Jia's film career began early but it was not until 1995 that his talents was unearthed with “Xiaoshan Going Home”, a 57-minute short film which won the 1997 Honk Kong Independent Short Film and Video Award.
Three years later, “Xiao Wu”, Jia's first feature film came out and won the Wolfgang Staudte Award at the 48th Berlin International Film Festival.
Since then, Jia has become a regular figure at some the world's most prestigious film festivals including Cannes, Berlin and Venice, where arthouse films are heavily promoted. He won a Golden Lion Award for “Still Life” at the 63th Venice Film Festival, becoming the second Chinese director to win the award after Zhang Yimou.
He continued to win two best screenplay awards for “A Touch of Sin” in Berlin and “Mountains May Depart” in Taiwan.
First known as a realist, Jia has never ceased to challenge and reinvent himself. "The World" and "Still Life" exhibited surrealistic tendencies, while "24 City" developed into fact/fiction hybridity. "A Touch of Sin" showed Jia tackling with the true crime genre and "Mountains May Depart" saw him engaged in a full-blown emotional epic.
Jia Zhangke (2rd from R) and Marco Mueller (3rd from R) at the PYIFF /Global Times Photo

Jia Zhangke (2rd from R) and Marco Mueller (3rd from R) at the PYIFF /Global Times Photo

Since 2015, Jia has taken a two-year leave from Beijing as an escape and gone back to his hometown Fenyang where he conducted a regular life. "I usually wake up at eight or nine in the morning and take care of the company's business via Internet conferences. Two in the afternoon till sunset is for reading and writing while the night is for friends gathering. Day after another," Jia said in an interview with Tan Fei, a movie investor and executive producer.

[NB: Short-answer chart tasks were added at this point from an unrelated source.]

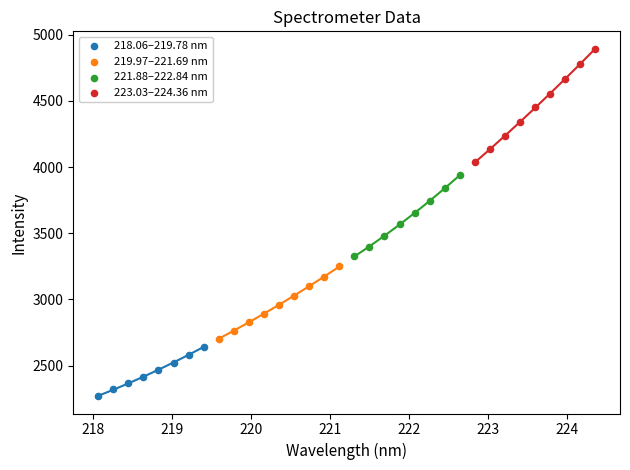

Which series reaches the minimum Y coordinate?

218.06–219.78 nm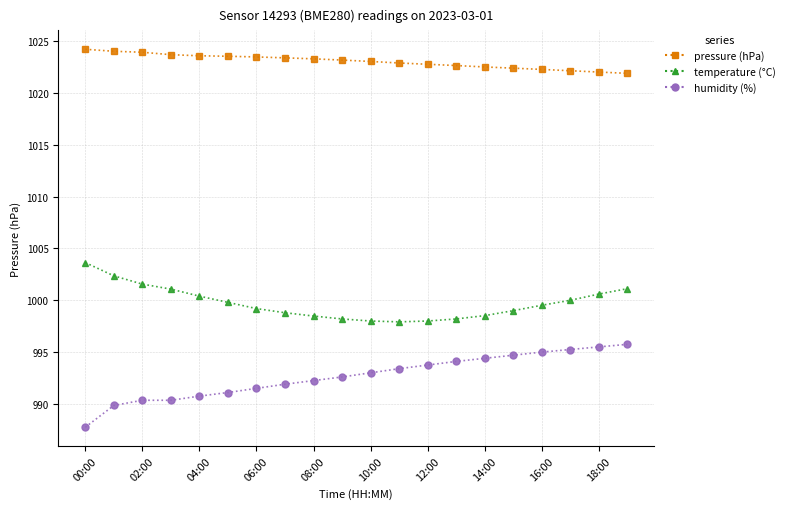

Which series has the widest spread of values?

humidity (%)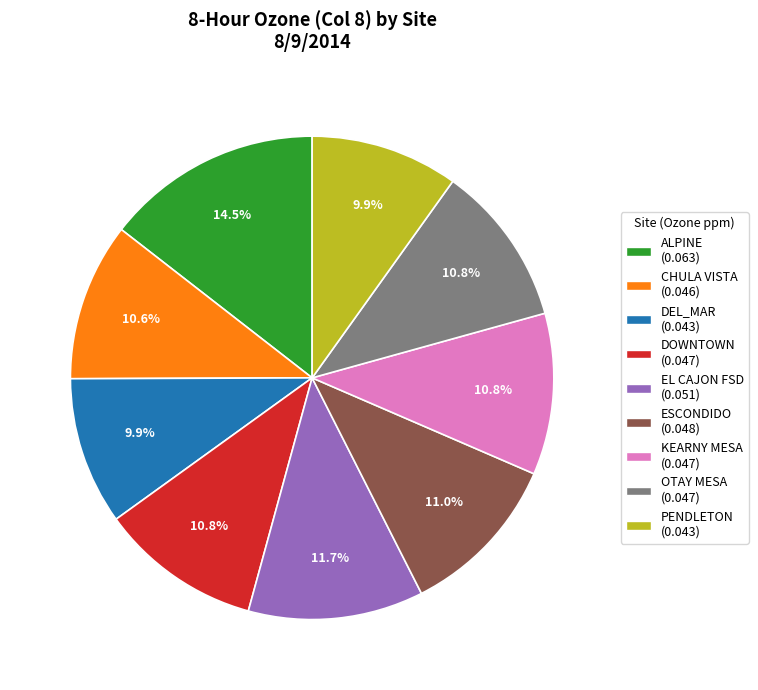

How many slices are in this pie chart?

9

It was during these two years the establishment of PYIFF was finally settled down.
Jia is currently working on two projects: "Ash in the Purest White" and "In Qing Dynasty" (official name to be unveiled). 
Filming has begun for "Ash in the Purest White" which will feature Liao Fan and Zhao Tao. The film will be a crime-thriller which spans decades.
"Ash in the Purest White" is expected to be out in the latter half of 2018.